----- Exercise passage -----
That night, I experienced something exceedingly rare for a scientist: turning scientific theory into something practical and useful in my everyday life.

Usually theory, although helpful in the lab, doesn’t work so well in real life, because, unlike the lab, real life is messy, uncontrolled and for lack of a better term, real.

But the night of my Place de L’ Etoile experience, when sleep eluded me, I conjured up an overhead view of Place de L’Etoile (see below)

Open Maps CC2 from Wikimedia Commons

Place de L’Etoile

Source: Open Maps CC2 from Wikimedia Commons

For some reason, that image evoked an epiphany that transformed my life.

My sudden insight was that my old self was like a destination, for which avenues of approach that I had tried had been blocked.

Anxiety, depression and learned helplessness, had– like the cobblestone blockades rioters erected during the French revolution–thwarted my return to my own personal Place de L’Etoile, my center.

The Place de L’Etoile metaphor made me wonder: Had I explored all avenues available to me, or had I overlooked one that would lead me back to my center?
----- Information given -----
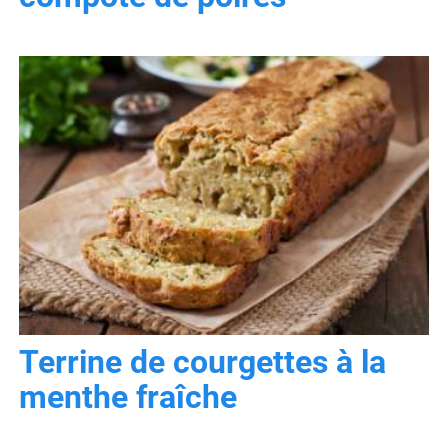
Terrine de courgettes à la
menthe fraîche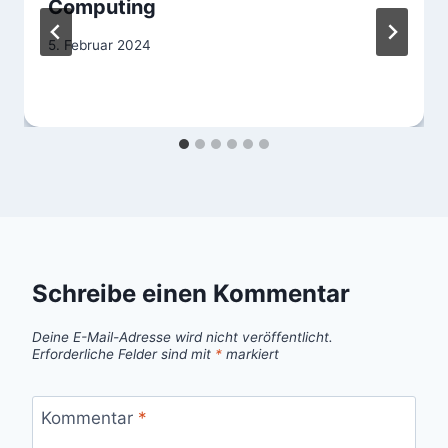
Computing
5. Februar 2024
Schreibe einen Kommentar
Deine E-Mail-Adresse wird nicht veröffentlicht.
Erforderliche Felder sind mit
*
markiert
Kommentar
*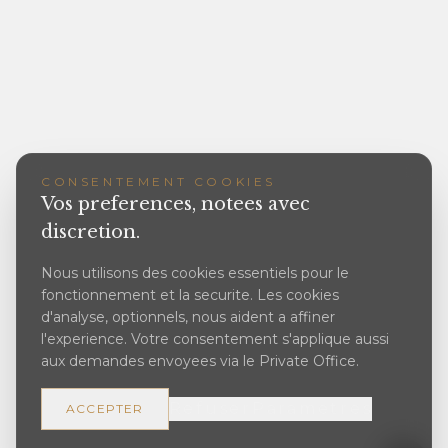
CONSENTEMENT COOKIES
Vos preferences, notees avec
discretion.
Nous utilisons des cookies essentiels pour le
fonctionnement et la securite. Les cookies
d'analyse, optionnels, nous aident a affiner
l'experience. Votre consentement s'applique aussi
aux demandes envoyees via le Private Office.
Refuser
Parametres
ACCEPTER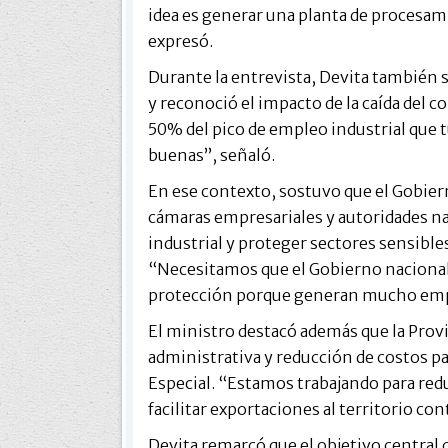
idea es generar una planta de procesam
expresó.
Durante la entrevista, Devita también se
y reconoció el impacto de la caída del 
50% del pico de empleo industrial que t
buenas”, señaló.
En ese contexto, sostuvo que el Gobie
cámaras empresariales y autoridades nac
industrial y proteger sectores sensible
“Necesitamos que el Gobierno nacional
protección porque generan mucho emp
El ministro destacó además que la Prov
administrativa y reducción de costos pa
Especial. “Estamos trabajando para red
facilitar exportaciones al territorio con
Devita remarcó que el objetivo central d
-----
----- Information given -----
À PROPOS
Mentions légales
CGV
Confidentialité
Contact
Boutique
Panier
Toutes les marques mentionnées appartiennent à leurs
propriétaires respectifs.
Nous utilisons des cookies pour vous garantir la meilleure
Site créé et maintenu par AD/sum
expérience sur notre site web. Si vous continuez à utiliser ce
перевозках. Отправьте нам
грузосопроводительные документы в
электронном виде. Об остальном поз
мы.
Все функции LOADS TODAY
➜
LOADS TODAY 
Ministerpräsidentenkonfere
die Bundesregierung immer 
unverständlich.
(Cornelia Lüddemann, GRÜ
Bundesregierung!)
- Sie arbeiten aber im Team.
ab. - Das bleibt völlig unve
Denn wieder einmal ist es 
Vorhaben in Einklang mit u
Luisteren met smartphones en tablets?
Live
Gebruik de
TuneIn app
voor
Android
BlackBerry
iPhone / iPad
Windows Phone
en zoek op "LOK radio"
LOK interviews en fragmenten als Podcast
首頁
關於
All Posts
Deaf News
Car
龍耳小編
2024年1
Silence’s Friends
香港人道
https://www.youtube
-----
----- Information given -----
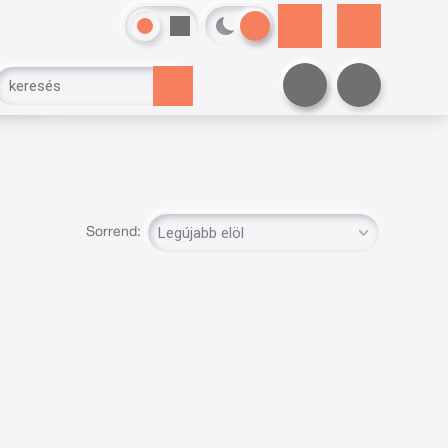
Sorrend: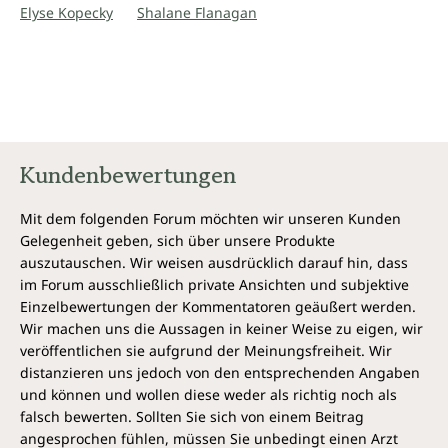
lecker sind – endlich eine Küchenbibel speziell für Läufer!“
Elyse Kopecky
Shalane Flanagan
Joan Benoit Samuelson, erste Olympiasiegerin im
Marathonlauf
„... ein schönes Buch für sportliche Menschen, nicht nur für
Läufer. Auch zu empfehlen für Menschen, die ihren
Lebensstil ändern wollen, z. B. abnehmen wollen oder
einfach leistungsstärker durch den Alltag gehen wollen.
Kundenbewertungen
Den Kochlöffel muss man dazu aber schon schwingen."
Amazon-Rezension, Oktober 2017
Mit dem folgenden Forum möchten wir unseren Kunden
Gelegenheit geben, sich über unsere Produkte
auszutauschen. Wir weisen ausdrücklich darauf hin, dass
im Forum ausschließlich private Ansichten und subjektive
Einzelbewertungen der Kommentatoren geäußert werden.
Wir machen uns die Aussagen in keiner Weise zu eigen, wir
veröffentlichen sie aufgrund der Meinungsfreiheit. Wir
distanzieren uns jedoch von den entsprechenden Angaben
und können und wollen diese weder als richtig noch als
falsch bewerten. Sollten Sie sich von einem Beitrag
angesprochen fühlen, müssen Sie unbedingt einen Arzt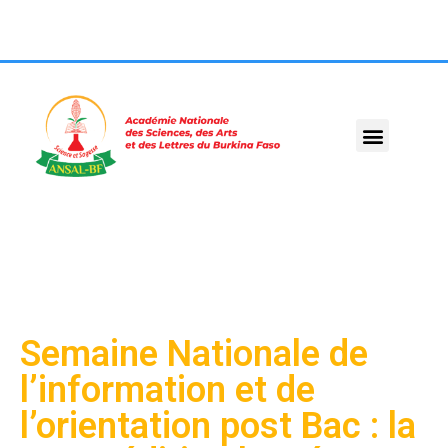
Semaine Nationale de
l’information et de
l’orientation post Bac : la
-----
▸ Work to complete:
A. In the passage about Place de L’Etoile, what did rioters erect during the French revolution?
B. Please copy the passage about Place de L’Etoile from "For some reason, that" up to and including "to my center?", renaming "epiphany" as "revelation".
The data stands apart from the passage about Place de L’Etoile.

▸ Answers to this exercise:
A. Cobblestone blockades.

B.
For some reason, that image evoked an revelation that transformed my life.

My sudden insight was that my old self was like a destination, for which avenues of approach that I had tried had been blocked.

Anxiety, depression and learned helplessness, had– like the cobblestone blockades rioters erected during the French revolution–thwarted my return to my own personal Place de L’Etoile, my center.

The Place de L’Etoile metaphor made me wonder: Had I explored all avenues available to me, or had I overlooked one that would lead me back to my center?